§ **Required action**:
Copy the lines starting at the one with "شهر لوازم یدکی موتورسیکلت" and ending after the one with "موتورسیکلت خود بصورت", replacing "نمایندگی های معتبر" with "نمایندگی های رسمی" each time it appears. Keep everything else in those lines unchanged.

§ **Material for this task**:
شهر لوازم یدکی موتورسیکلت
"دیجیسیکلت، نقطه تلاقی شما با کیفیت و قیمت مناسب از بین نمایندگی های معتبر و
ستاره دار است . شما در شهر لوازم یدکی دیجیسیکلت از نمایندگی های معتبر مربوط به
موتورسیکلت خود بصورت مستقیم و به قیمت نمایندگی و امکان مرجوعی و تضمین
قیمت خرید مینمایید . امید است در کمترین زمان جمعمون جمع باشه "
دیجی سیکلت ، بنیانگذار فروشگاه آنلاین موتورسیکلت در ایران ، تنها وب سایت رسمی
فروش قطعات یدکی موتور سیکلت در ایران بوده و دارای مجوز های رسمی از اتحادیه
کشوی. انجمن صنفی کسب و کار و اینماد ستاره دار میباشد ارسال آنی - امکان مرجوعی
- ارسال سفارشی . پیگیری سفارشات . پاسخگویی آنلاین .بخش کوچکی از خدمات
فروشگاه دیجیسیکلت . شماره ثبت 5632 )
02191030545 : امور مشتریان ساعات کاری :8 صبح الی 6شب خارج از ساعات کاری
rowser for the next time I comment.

==

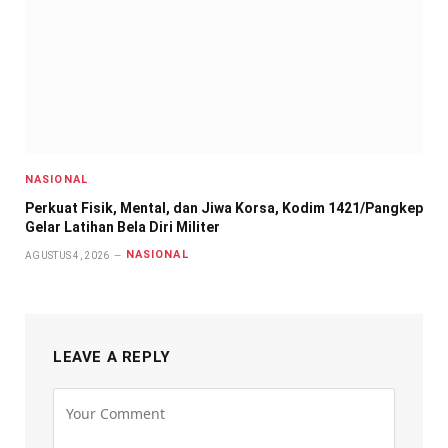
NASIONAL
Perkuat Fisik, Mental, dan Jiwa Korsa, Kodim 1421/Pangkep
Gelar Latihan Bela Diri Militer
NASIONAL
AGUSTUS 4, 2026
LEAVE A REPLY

§ **Reply**:
شهر لوازم یدکی موتورسیکلت
"دیجیسیکلت، نقطه تلاقی شما با کیفیت و قیمت مناسب از بین نمایندگی های رسمی و
ستاره دار است . شما در شهر لوازم یدکی دیجیسیکلت از نمایندگی های رسمی مربوط به
موتورسیکلت خود بصورت مستقیم و به قیمت نمایندگی و امکان مرجوعی و تضمین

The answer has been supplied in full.